拮抗した空気の中、男は自分の召使いに命令する。


「娘を連れ戻してこい。後、その人形使いを殺せ」

「承知いたしました」







「さぁ、どうしましょ?魔女に追いかけられた子供達は助かるのでしょうか!」

「に…逃げろぉ!」


フレインは少し弱々しく演技をする。怖がる素振りだと思うけど、まぁ悪くない。

それから程よく劇が進み、結果は成功。フレイン初の人形劇を成功で納めたのだった。


劇を終えた後、アンコールを受け取ろうとした時だった。


「ん?」


仮面を付けた謎の男が私とフレインに近づく。


「何かね?舞台から降りてもらわないと困るんだが?」

「それは悪かったな。すぐに済むことだ」


すぐに済む?腰に剣をぶら下げてる人の言う事はどれも物騒だ。

しかし、鞘が細い。突剣レイピアかな?となると近衛兵ではなさそう。


「ネクロ・ヴァルハラと名乗る男!フレイン=ヴァロードを攫った罪としてお前を連行する。御同行願おう」

「え!?」


最初に反応したのはフレインだった。まぁ、そうだよね。これはちょっと予想外だったな。


「断る」

「即答!?」


仮面の男は「そうか、なら仕方ない」と言って鞘から剣を抜く。

レイピアにしても魔法の力を感じる。たぶん属性魔法が付与された武器だろう。


「魔法剣か……」

「ほう、知ってるのか?」


知ってるも何も、風属性の力を感じてるし、差し詰め「疾風のレイピア」みたいな感じの剣かな?


「力づくでお前を連行する!」

師匠せんせい!」

「実力行使はいけない気がするけどなぁ……」


仮面の男の刺突攻撃を躱し、武器を握った右腕を掴み、胸座を掴んで地面に叩きつける。


「ぐあっ!」


「これは【人形師の体術】という人形使いの護身術だ。覚えておきたまえ」


【人形師の体術】とは、人形師が敵に接近戦を仕掛けられた時に自動オートで発動する人形使いの能力スキルだ。相手の攻撃を一瞬で看破して攻撃を往なした直後に反撃するのが特徴だ。因みにザツマの人形「マリン」戦で攻撃を避けた理由はこれのおかげ。


「まだ続けるかね?」

「おのれ!」


仮面の男は勇猛果敢に剣を振るう。


「【人形師の体術】」


その攻撃を往なし、今度は踏み込んだ足を引っかけて転ばせる。


「なっ!?」


王手チェックだ」


そう言って背中を踏みつけた。

その一部始終を見ていたフレインは思わず拍手をする。


「すごい……!」


それに続いて民衆も拍手を送った。


「すげぇ!」

「武装した相手に素手で勝つなんて、ただの人形使いじゃねぇ!」

「カッコよかった!」


カッコいいかなぁ?覚えた能力何だけど……。


「な…なんて奴だ……手足も出ぬとは……」


「誰の差し金かな?」


私が黒幕の出所を探ろうとした時だった。


「そこまでにしておけ」


突如、目の前に高貴な女性が現れ、尋問しようとした私を止めた。

しかし、この女性。

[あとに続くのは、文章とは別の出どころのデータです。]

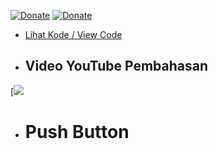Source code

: [![Donate](https://img.shields.io/badge/Donate-Dana-green.svg)](https://link.dana.id/qr/dh6jn4w)
[![Donate](https://img.shields.io/badge/Donate-PayPal-green.svg)](https://paypal.me/BadarTeknog)
- [Lihat Kode / View Code](https://github.com/BadarTeknog/Arduino-Program/blob/main/Arduino-PushButton/Push_Button/Push_Button.ino) 
- ## Video YouTube Pembahasan
[![](https://www.youtube.com/watch?v=Heeir4xSBwQ
)
- # Push Button

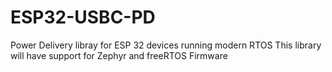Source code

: # ESP32-USBC-PD
Power Delivery libray for ESP 32 devices running modern RTOS
This library will have support for Zephyr and freeRTOS Firmware
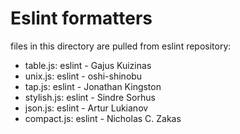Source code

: # Eslint formatters

files in this directory are pulled from eslint repository:

- table.js: eslint - Gajus Kuizinas
- unix.js: eslint - oshi-shinobu
- tap.js: eslint - Jonathan Kingston
- stylish.js: eslint - Sindre Sorhus
- json.js: eslint - Artur Lukianov
- compact.js: eslint - Nicholas C. Zakas
  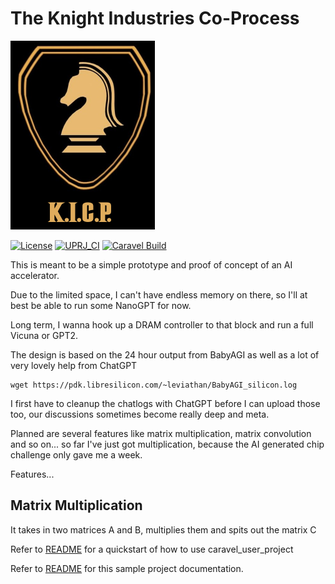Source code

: # The Knight Industries Co-Process

![Knight Industries Co-Process](knight.png)

[![License](https://img.shields.io/badge/License-Apache%202.0-blue.svg)](https://opensource.org/licenses/Apache-2.0) [![UPRJ_CI](https://github.com/efabless/caravel_project_example/actions/workflows/user_project_ci.yml/badge.svg)](https://github.com/efabless/caravel_project_example/actions/workflows/user_project_ci.yml) [![Caravel Build](https://github.com/efabless/caravel_project_example/actions/workflows/caravel_build.yml/badge.svg)](https://github.com/efabless/caravel_project_example/actions/workflows/caravel_build.yml)

This is meant to be a simple prototype and proof of concept of an AI accelerator.

Due to the limited space, I can't have endless memory on there, so I'll at best be able to run some NanoGPT for now.

Long term, I wanna hook up a DRAM controller to that block and run a full Vicuna or GPT2.

The design is based on the 24 hour output from BabyAGI as well as a lot of very lovely help from ChatGPT

    wget https://pdk.libresilicon.com/~leviathan/BabyAGI_silicon.log

I first have to cleanup the chatlogs with ChatGPT before I can upload those too, our discussions sometimes
become really deep and meta.

Planned are several features like matrix multiplication, matrix convolution and so on... so far I've just got multiplication,
because the AI generated chip challenge only gave me a week.

Features...

## Matrix Multiplication

It takes in two matrices A and B, multiplies them and spits out the matrix C




Refer to [README](docs/source/index.rst#section-quickstart) for a quickstart of how to use caravel_user_project

Refer to [README](docs/source/index.rst) for this sample project documentation. 
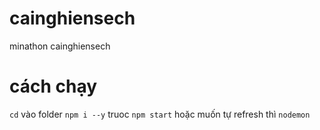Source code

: # cainghiensech
minathon cainghiensech
# cách chạy
`cd` vào folder
`npm i --y` truoc
`npm start` hoặc muốn tự refresh thì `nodemon`
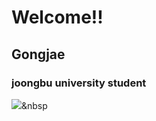 # Welcome!!
<!--
**gongjae/gongjae** is a ✨ _special_ ✨ repository because its `README.md` (this file) appears on your GitHub profile.

Here are some ideas to get you started:

- 🔭 I’m currently working on ...
- 🌱 I’m currently learning ...
- 👯 I’m looking to collaborate on ...
- 🤔 I’m looking for help with ...
- 💬 Ask me about ...
- 📫 How to reach me: ...
- 😄 Pronouns: ...
- ⚡ Fun fact: ...
-->
## Gongjae
### joongbu university student  

<img src="https://img.shields.io/badge/Python-3766AB?style=flat-square&logo=Python&logoColor=white"/></a>&nbsp 
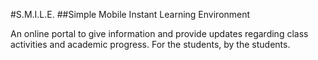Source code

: #S.M.I.L.E.
##Simple Mobile Instant Learning Environment

An online portal to give information and provide updates regarding class activities and academic progress. For the students, by the students.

昔どこかで見たことが……ん?


「余の従者が無礼に働いた事を許してくれ」


「……」


この言い方、聞き覚えがある。

私と同じ風格をしているし、間違いない。この人は……


「ここで話すのは何だ。余の城に来るがいい。フレイン=ヴァロードもな」

「えっ!?」


ふむ、ただ事ではなさそうだねぇ。きな臭い香りがプンプンする。